[Opening Data excerpts section]

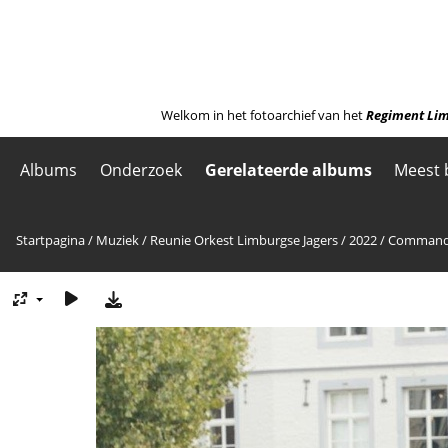
Welkom in het fotoarchief van het
Regiment Lim
Albums
Onderzoek
Gerelateerde albums
Meest 
Startpagina
/
Muziek
/
Reunie Orkest Limburgse Jagers
/
2022
/
Commando 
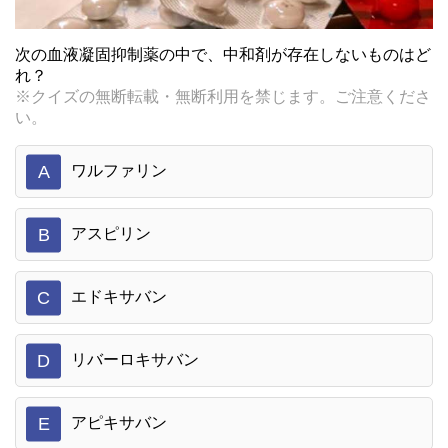
次の血液凝固抑制薬の中で、中和剤が存在しないものはど
れ？
※クイズの無断転載・無断利用を禁じます。ご注意くださ
い。
A
ワルファリン
B
アスピリン
C
エドキサバン
D
リバーロキサバン
E
アピキサバン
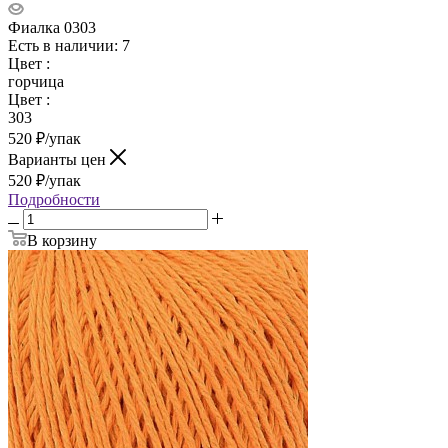
Фиалка 0303
Есть в наличии: 7
Цвет
:
горчица
Цвет
:
303
520
₽
/упак
Варианты цен
520
₽
/упак
Подробности
В корзину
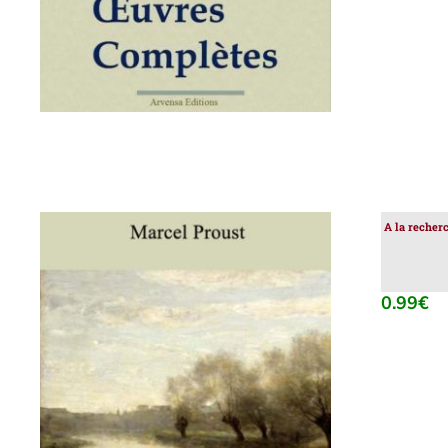
A la recher
0.99
€
AJOUTER AU PANIER
/
DÉTAILS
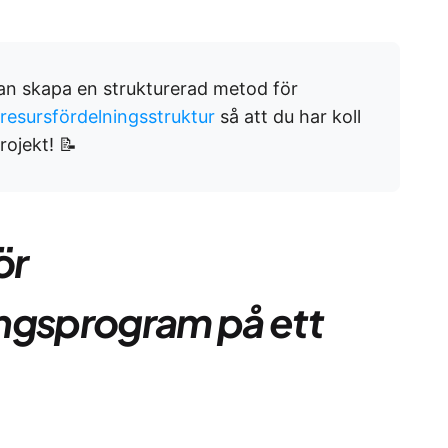
an skapa en strukturerad metod för
 resursfördelningsstruktur
så att du har koll
rojekt! 📝
ör
ngsprogram på ett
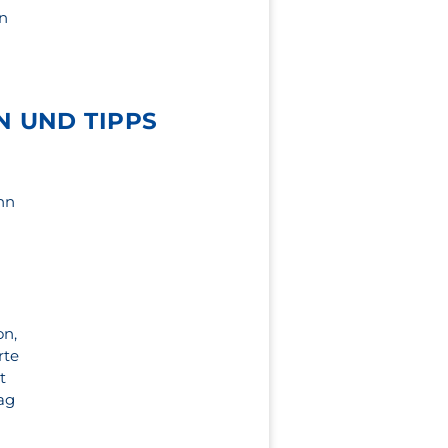
en
N UND TIPPS
nn
on,
rte
t
ag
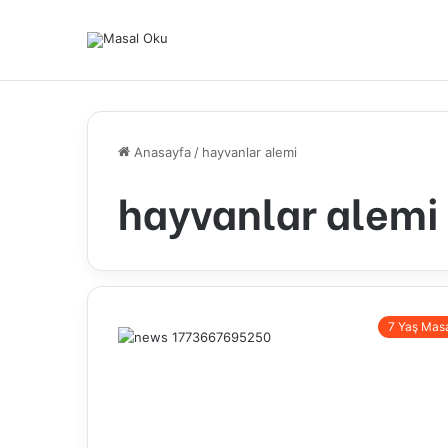
Anasayfa
/
hayvanlar alemi
hayvanlar alemi
7 Yaş Masa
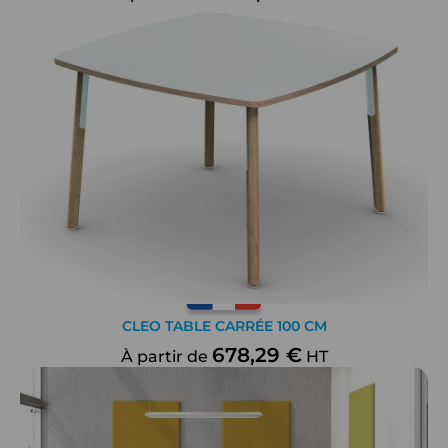
CLEO TABLE CARRÉE 100 CM
678,29 €
À partir de
HT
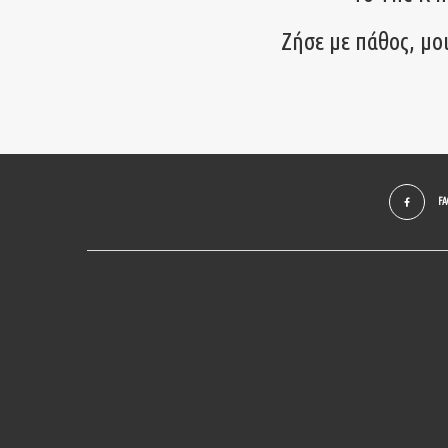
Ζήσε με πάθος, μο
F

[Closing Data excerpts section]

* [What you will do]: Starting at the line containing "CLEO TABLE CARRÉE 100 CM" and ending at the end of the listing, write those lines out again with "CARRÉE" swapped for "RONDE" and everything else unchanged. Leave the pictures out.

* [Output of the exercise]:
CLEO TABLE RONDE 100 CM
678,29 €
À partir de
HT
Ζήσε με πάθος, μο
F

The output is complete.